High performing teams take time and commitment to develop

Like flowers in a garden, teams will only thrive when the conditions are conducive to growth.

Beaker & Flint
Published in
3 min readFeb 18, 2020

--

You can’t simply demand a team be autonomous and expect them to perform from day one, especially if they have not worked this way before.

High performing teams need:

A Sense of Purpose

All teams need a reason for being. Each member of the team need to be able to answer the question, what do you do and why is that valuable?

Give teams a clear mission and priorities. Focus on giving them the why and allow them to be self-organising around what and how.

Open Communication

For teams to self-organise, they need to be able to discuss their ideas and thoughts without fear.

Open communication requires excellent listening skills, mutual respect and trust.

Trust and Mutual Respect

All harmful, passive-aggressive and destructive behaviours are all a symptom of a lack of trust and mutual respect amongst team members.

Avoid treating the symptoms by considering why people are behaving the way they are.

Shared Leadership

Even within an autonomous team, there will be times when leadership is required.

■ Data shown
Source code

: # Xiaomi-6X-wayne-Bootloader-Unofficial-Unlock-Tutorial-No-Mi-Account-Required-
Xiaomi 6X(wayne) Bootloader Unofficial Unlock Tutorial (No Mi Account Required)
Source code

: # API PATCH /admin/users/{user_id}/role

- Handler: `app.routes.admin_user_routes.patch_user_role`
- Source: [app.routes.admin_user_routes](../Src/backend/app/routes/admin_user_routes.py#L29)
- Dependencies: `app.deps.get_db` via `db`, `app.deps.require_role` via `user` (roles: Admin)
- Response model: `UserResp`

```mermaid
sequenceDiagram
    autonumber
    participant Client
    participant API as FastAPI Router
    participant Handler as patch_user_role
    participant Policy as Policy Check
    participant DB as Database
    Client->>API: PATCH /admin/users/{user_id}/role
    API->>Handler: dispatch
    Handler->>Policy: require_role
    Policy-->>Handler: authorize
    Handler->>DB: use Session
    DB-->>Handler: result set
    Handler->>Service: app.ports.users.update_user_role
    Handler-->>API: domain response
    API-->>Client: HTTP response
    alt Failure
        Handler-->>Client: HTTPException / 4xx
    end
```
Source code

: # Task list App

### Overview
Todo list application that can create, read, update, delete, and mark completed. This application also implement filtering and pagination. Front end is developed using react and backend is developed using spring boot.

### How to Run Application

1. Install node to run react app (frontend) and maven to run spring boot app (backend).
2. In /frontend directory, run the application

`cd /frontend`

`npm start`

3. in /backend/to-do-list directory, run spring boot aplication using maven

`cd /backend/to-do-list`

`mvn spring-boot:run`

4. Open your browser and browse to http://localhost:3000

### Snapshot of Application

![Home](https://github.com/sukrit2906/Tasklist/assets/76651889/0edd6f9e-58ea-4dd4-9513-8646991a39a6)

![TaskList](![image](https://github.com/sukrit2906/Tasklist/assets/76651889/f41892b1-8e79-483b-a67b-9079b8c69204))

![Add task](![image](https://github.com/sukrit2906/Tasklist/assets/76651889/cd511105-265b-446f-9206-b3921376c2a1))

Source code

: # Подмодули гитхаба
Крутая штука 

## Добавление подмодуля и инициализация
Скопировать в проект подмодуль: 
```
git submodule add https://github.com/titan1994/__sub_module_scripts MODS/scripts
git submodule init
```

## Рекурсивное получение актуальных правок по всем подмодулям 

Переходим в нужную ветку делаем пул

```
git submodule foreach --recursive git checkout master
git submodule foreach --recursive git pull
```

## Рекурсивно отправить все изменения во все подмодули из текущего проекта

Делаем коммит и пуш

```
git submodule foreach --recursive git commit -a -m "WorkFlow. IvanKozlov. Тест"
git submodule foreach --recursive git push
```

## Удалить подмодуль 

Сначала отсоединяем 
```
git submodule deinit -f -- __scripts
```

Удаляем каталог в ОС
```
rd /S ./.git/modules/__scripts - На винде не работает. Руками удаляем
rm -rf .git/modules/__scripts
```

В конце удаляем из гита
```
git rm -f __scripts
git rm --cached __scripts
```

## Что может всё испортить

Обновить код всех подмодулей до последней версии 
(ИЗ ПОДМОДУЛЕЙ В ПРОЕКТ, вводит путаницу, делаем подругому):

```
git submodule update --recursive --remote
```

■ Prompt
Using the text on high performing teams, explain why it advises considering why people are behaving the way they are instead of treating the symptoms. Answer in one to three sentences.

■ Task output
According to the text, all harmful, passive-aggressive and destructive behaviors are a symptom of a lack of trust and mutual respect among team members. Dealing only with those behaviors would therefore leave that missing trust and respect unaddressed.